▶ _Trecho da página_:
/---
Almoço em Tarzilandia (isto mesmo, terra de Tarzan!!!). O restaurante é muito melhor que seu nome, bem no sopé da montanha, cercado de verdes, tucanos e papagaios. Comemos assados maravilhosos e tequeños de entrada.
Fechamos o dia conhecendo Sabas Nieves, uma das entradas para quem quer subir o Ávila a pé. Um túnel de mosaico, samambaiais e avencas, uma escada que leva ao infinito ...
Fiquei só na entrada, admirando os mosaicos.
Uma carta de Cuba
Os primos trouxeram de Cuba muitas fotos, experiências e reflexões político-existenciais, CDs de grupos cubanos, um ron añejo blanco maravilhoso de regalito para mim, charutos e... uma carta de uma mãe cubana para seu filho que mora aqui na Venezuela. A senhora era uma das cantoras de um grupo musical de Havana Vieja e quando soube que eles vinham a Caracas pediu o favor. A carta vinha em um envelope feito à mão, isto é, uma folha de papel branco embrulhava o texto, as pontas do suposto envelope grampeadas e em sua frente um endereço.
Tenho que explicar que esse negócio de correio e carta por aqui é complicado. Os endereços na Venezuela são, como posso dizer ... difusos. Não há números nas casas, há muitas ruas com o mesmo nome. Como não houve tempo de encontrarmos uma agência dos correios enquanto eles estavam aqui, fiquei com a missão de enviar a carta na 2ª feira.
Comprei o envelope, transcrevi o endereço que tinha uma indicação “Ocumare y Yare”. Minha impressão era a de que o rapaz morava em uma estrada entre estes dois lugares. O que parece óbvio e simples para nós no Brasil foi se transformando em uma experiência (uma odisséia?). O atendente começou o interrogatório: Ocumare de onde? Existem dois Ocumares, de Tuy e de la Costa. E não satisfeito com isto, complementou: Yare também. Tem o San Francisco de Yare e... confesso que eu já estava tão atordoada que não lembro o nome do outro Yare.
A minha primeira reação foi de desistir e esquecer a carta, mas aí comecei a pensar naquela mãe cubana, sem contato com seu filho há muito tempo. Sua ansiedade e angustia escrevendo a carta, contando de sua vida, querendo saber do seu menino. Quanto de saudade não estaria naquele envelope feito à mão e grampeado nas pontas?
\---
▶ _Tarefa_: Copie do trecho da página, sem mudar nada, a parte que vai de "Comprei o envelope, transcrevi" até "grampeado nas pontas?", incluindo essas duas passagens. Responda usando só o trecho acima.

▶ _Dados mostrados_:
/---
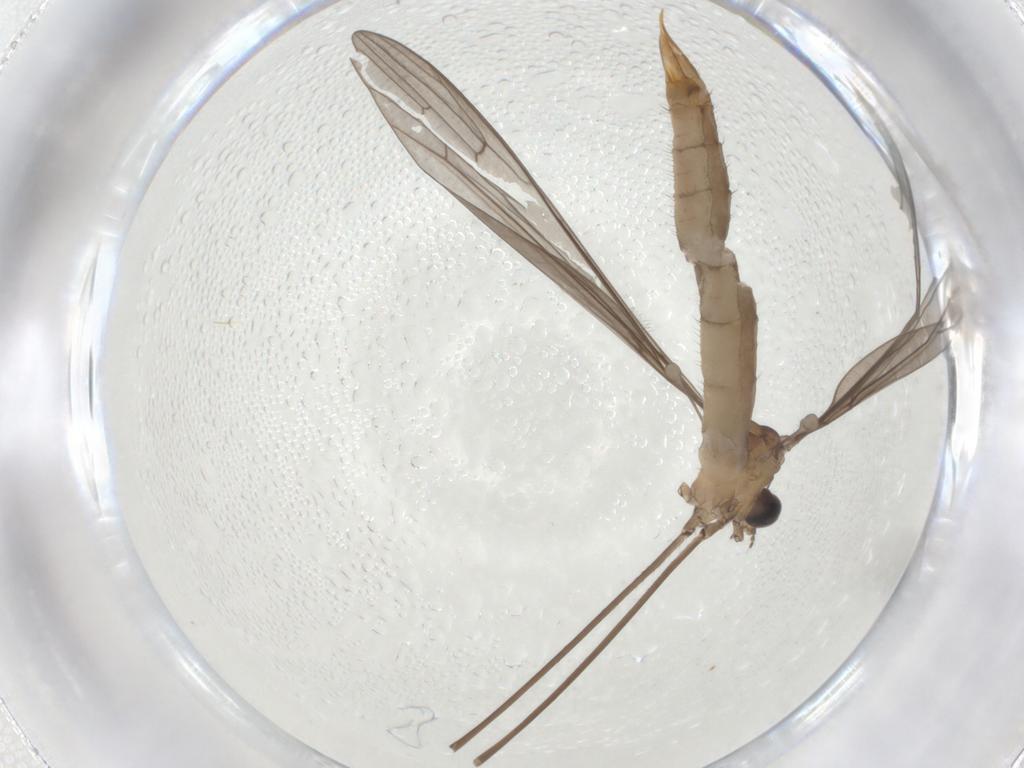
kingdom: Animalia
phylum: Arthropoda
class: Insecta
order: Diptera
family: Limoniidae
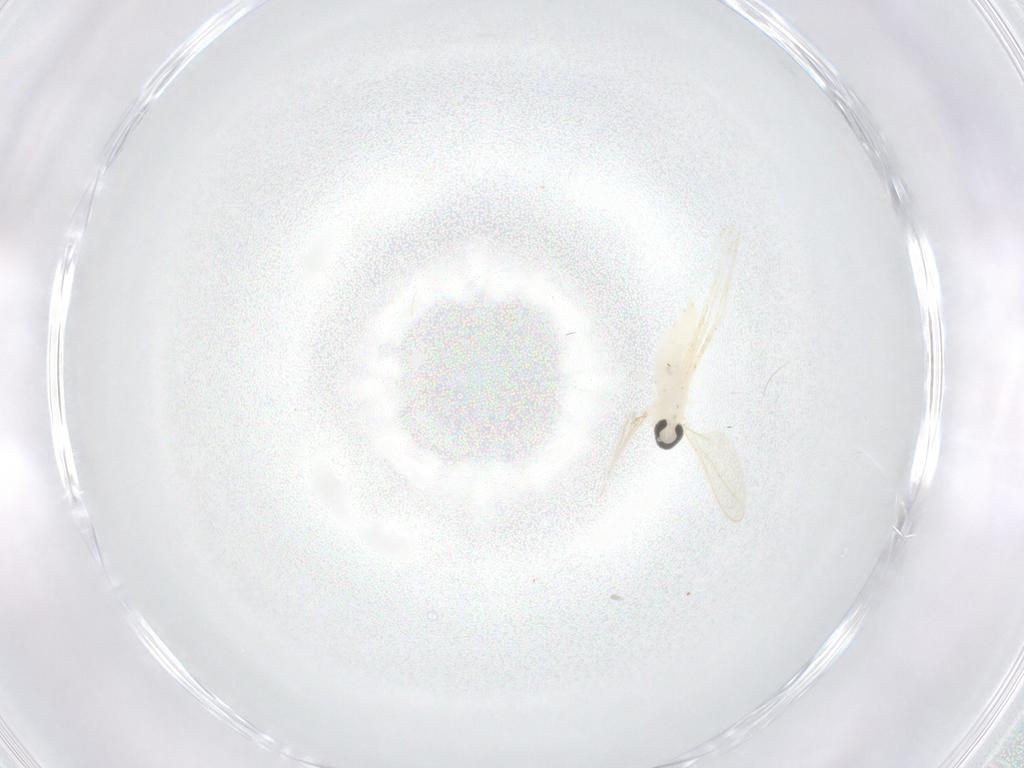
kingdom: Animalia
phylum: Arthropoda
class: Insecta
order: Diptera
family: Cecidomyiidae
\---
▶ _Resposta_:
Comprei o envelope, transcrevi o endereço que tinha uma indicação “Ocumare y Yare”. Minha impressão era a de que o rapaz morava em uma estrada entre estes dois lugares. O que parece óbvio e simples para nós no Brasil foi se transformando em uma experiência (uma odisséia?). O atendente começou o interrogatório: Ocumare de onde? Existem dois Ocumares, de Tuy e de la Costa. E não satisfeito com isto, complementou: Yare também. Tem o San Francisco de Yare e... confesso que eu já estava tão atordoada que não lembro o nome do outro Yare.
A minha primeira reação foi de desistir e esquecer a carta, mas aí comecei a pensar naquela mãe cubana, sem contato com seu filho há muito tempo. Sua ansiedade e angustia escrevendo a carta, contando de sua vida, querendo saber do seu menino. Quanto de saudade não estaria naquele envelope feito à mão e grampeado nas pontas?